◆ TU TAREA ◆
Reproduce sin cambios el fragmento sobre Luis Cano, comenzando en "Porque la elocuencia" y terminando en "y de cariño.".

Porque la elocuencia de Darío Echandía, de Abelardo Forero Benavides y de Jaime Posada, así como el temblor que ha podido advertirse en los artículos y notas de los diarios, no son, no podrían serlo, simples productos de la inteligencia. Fueron gritos del corazón, sacudido en cada cual por la violencia del golpe, por la certidumbre que nunca más se verá a Luis Cano, aborrascado el cabello, en el centro del combate; ni nunca más se escucharán sus palabras graciosas, generosas,  efusivas; ni nunca más se estrechará su limpia mano de hidalgo. La pérdida es para Colombia, para el liberalismo y para los afectos íntimos, porque en todas partes por donde paso Luis Cano fue dejando  una huella de admiración y de cariño. 
 
Había nacido en Medellín el 15 de agosto de 1885 en momentos en que, como él mismo lo dijo en página insuperable, su canción de cuna era el ruido  de las máquinas de “El Espectador”, que estaban arrullando a la libertad moribunda. El genitor era un cruzado que, como otro Pedro el ermitaño había levantado la bandera para el rescate de un nuevo Santo Sepulcro: aquel donde yacían los principios constitucionales que garantizaban cuanto da su razón de ser a la existencia, y en el que iría a caer, traidoramente herida, la libertad de la palabra. Don Fidel Cano ya se había acostumbrado a pagar con la cárcel la suprema audacia de romper el silencio. La Regeneración llegaba resuelta a imponerse. Su enigmático jefe no tenía, de acuerdo con el consenso general, “ni palabra mala, ni actitud buena”. Pero el radicalismo al frente, los hombres del Olimpo, contaban con espíritus de acero. No le tenían miedo a la arbitrariedad, que desafiaban con su prosa viril, con su actitud erguid, con la resolución de no dejar que la juventud se fuera doblegando, llevada por el  prurito de la novedad porque las heridas morales no se cierran. Entre los más limpios y denodados adalides de la libertad estaba don Fidel Cano.

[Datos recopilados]
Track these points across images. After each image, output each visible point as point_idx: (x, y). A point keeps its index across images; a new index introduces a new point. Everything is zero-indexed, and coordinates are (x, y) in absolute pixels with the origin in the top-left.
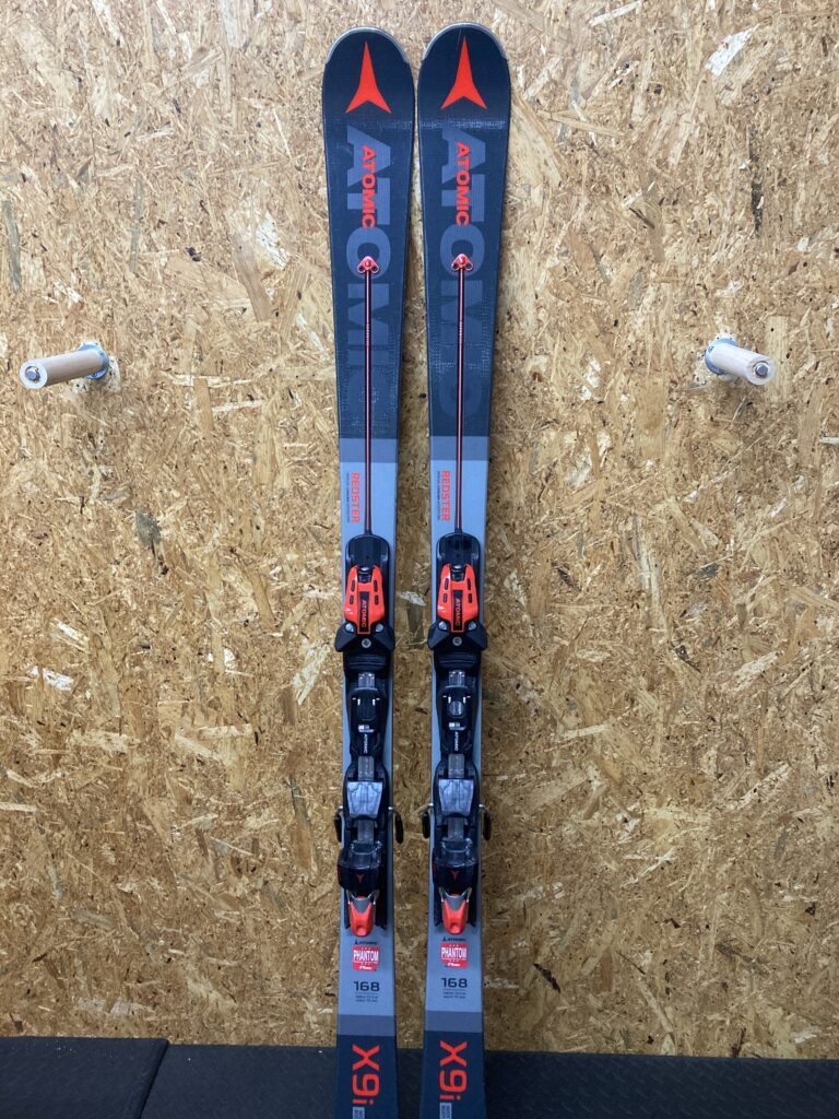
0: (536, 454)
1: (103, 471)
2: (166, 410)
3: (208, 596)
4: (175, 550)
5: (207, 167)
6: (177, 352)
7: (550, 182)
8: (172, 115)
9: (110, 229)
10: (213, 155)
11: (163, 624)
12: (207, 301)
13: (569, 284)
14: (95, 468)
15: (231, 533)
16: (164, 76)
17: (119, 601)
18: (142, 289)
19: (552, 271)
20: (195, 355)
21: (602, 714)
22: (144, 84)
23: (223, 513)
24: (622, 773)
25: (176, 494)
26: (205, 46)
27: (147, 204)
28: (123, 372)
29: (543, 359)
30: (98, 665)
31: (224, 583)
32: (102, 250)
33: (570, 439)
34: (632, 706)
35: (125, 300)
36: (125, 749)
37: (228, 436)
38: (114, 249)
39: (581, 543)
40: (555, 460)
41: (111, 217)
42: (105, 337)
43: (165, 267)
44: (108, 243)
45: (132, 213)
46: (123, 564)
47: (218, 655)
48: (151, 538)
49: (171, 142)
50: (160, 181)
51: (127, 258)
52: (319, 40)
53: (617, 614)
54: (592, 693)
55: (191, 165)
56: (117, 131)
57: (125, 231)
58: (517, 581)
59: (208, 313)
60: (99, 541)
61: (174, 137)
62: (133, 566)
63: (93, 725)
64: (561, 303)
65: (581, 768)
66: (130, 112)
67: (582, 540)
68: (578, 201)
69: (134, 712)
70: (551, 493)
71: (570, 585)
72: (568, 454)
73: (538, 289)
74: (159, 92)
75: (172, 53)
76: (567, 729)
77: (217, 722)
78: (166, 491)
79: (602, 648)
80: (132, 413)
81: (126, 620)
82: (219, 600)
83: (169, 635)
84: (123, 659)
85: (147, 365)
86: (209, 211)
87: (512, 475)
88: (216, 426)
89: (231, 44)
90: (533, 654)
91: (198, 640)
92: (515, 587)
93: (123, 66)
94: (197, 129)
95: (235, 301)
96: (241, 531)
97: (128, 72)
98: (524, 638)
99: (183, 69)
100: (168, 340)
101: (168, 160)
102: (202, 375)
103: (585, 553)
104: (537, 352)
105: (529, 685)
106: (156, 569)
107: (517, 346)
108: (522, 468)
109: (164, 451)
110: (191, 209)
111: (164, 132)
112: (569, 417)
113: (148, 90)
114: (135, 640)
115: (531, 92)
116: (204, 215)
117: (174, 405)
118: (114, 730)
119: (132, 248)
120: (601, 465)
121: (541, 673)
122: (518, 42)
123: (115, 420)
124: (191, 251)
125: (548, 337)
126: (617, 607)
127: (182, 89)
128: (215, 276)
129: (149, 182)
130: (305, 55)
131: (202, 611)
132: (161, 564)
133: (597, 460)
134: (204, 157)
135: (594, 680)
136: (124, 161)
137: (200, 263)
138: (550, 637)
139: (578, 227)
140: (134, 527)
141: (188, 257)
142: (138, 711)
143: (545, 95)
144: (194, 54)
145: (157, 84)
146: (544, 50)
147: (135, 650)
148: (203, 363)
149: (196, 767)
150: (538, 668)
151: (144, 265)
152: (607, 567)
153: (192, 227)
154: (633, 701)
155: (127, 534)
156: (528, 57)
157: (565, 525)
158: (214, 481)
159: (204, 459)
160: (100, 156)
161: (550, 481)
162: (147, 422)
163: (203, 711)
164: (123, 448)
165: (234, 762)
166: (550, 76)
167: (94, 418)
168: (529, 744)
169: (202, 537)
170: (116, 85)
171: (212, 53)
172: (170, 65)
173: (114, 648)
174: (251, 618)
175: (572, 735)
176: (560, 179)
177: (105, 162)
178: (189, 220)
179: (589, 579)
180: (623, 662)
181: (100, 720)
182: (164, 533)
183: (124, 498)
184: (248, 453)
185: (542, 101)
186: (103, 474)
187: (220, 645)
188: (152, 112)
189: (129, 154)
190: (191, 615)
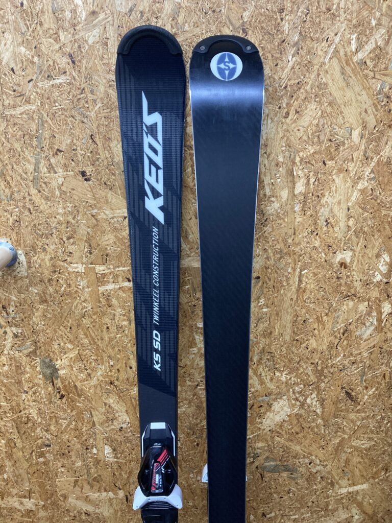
0: (338, 317)
1: (15, 332)
2: (63, 289)
3: (93, 413)
4: (69, 383)
5: (96, 108)
6: (71, 248)
7: (368, 126)
8: (67, 66)
9: (17, 155)
10: (102, 99)
11: (60, 431)
12: (96, 211)
13: (373, 201)
14: (8, 329)
15: (111, 371)
16: (61, 34)
17: (28, 417)
18: (43, 201)
19: (363, 191)
20: (86, 250)
21: (365, 478)
22: (44, 40)
23: (106, 358)
24: (374, 511)
25: (70, 346)
26: (96, 10)
27: (47, 136)
28: (29, 262)
29: (350, 253)
30: (13, 458)
31: (105, 404)
32: (11, 172)
33: (363, 307)
34: (386, 473)
35: (29, 209)
36: (33, 508)
37: (110, 306)
38: (20, 171)
39: (363, 374)
40: (351, 321)
41: (17, 146)
42: (14, 237)
43: (62, 185)
44: (15, 166)
45: (35, 144)
46: (30, 393)
47: (100, 449)
48: (52, 375)
49: (67, 88)
50: (58, 119)
51: (31, 178)
52: (193, 8)
53: (383, 418)
54: (360, 466)
55: (84, 106)
56: (21, 78)
57: (29, 157)
58: (316, 399)
59: (96, 219)
60: (12, 378)
61: (69, 84)
62: (38, 394)
63: (9, 494)
64: (366, 214)
65: (348, 509)
66: (32, 62)
67: (364, 373)
68: (387, 140)
69: (39, 486)
70: (345, 342)
71: (352, 401)
72: (360, 317)
73: (350, 204)
74: (57, 47)
75: (68, 15)
76: (340, 487)
77: (99, 490)
78: (62, 344)
79: (370, 439)
80: (36, 291)
81: (33, 429)
82: (102, 414)
83: (65, 437)
84: (31, 453)
85: (48, 257)
86: (98, 143)
87: (319, 331)
88: (101, 299)
89: (118, 9)
90: (323, 443)
91: (86, 440)
92: (314, 403)
93: (26, 24)
94: (88, 78)
95: (118, 211)
96: (118, 370)
97: (31, 30)
98: (317, 434)
99: (77, 28)
100: (65, 239)
101: (65, 102)
102: (91, 264)
103: (365, 381)
104: (345, 248)
105: (318, 462)
106: (56, 396)
107: (330, 244)
108: (327, 326)
109: (61, 318)
110: (83, 141)
111: (61, 80)
112: (364, 292)
113: (47, 44)
114: (39, 441)
115: (360, 55)
116: (94, 146)
117: (69, 286)
118: (25, 497)
119: (35, 170)
120: (383, 324)
121: (327, 455)
122: (355, 15)
123: (23, 296)
124: (83, 174)
125: (354, 238)
126: (383, 414)
127: (76, 45)
128: (102, 193)
129: (48, 119)
130: (180, 20)
131: (88, 422)
132: (59, 392)
133: (380, 321)
134: (95, 101)
135: (362, 458)
136: (28, 102)
137: (90, 183)
138: (336, 433)
139: (385, 160)
140: (38, 369)
141: (80, 177)
142: (42, 486)
143: (371, 58)
144: (87, 16)
145: (55, 40)
146: (374, 23)
147: (40, 448)
148: (92, 256)
149: (84, 517)
150: (324, 451)
151: (45, 183)
152: (379, 390)
153: (84, 156)
154: (387, 470)
155: (34, 372)
156: (360, 28)
157: (353, 363)
158: (99, 337)
159: (92, 323)
160: (8, 98)
161: (346, 335)
162: (48, 297)
163: (89, 483)
164: (30, 315)
165: (110, 514)
166: (376, 43)
167: (7, 294)
168: (314, 497)
169: (89, 375)
170: (20, 40)
171: (102, 16)
172: (67, 25)
173: (24, 447)
174: (124, 426)
175: (344, 491)
176: (375, 123)
177: (12, 103)
178: (81, 150)
179: (366, 397)
180: (383, 447)
181: (15, 491)
182: (61, 372)
183: (31, 350)
184: (125, 317)
185: (368, 63)
186: (14, 334)
187: (102, 444)
188: (51, 63)
189: (32, 97)
190: (81, 424)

◆ RESPUESTA ◆
Porque la elocuencia de Darío Echandía, de Abelardo Forero Benavides y de Jaime Posada, así como el temblor que ha podido advertirse en los artículos y notas de los diarios, no son, no podrían serlo, simples productos de la inteligencia. Fueron gritos del corazón, sacudido en cada cual por la violencia del golpe, por la certidumbre que nunca más se verá a Luis Cano, aborrascado el cabello, en el centro del combate; ni nunca más se escucharán sus palabras graciosas, generosas,  efusivas; ni nunca más se estrechará su limpia mano de hidalgo. La pérdida es para Colombia, para el liberalismo y para los afectos íntimos, porque en todas partes por donde paso Luis Cano fue dejando  una huella de admiración y de cariño.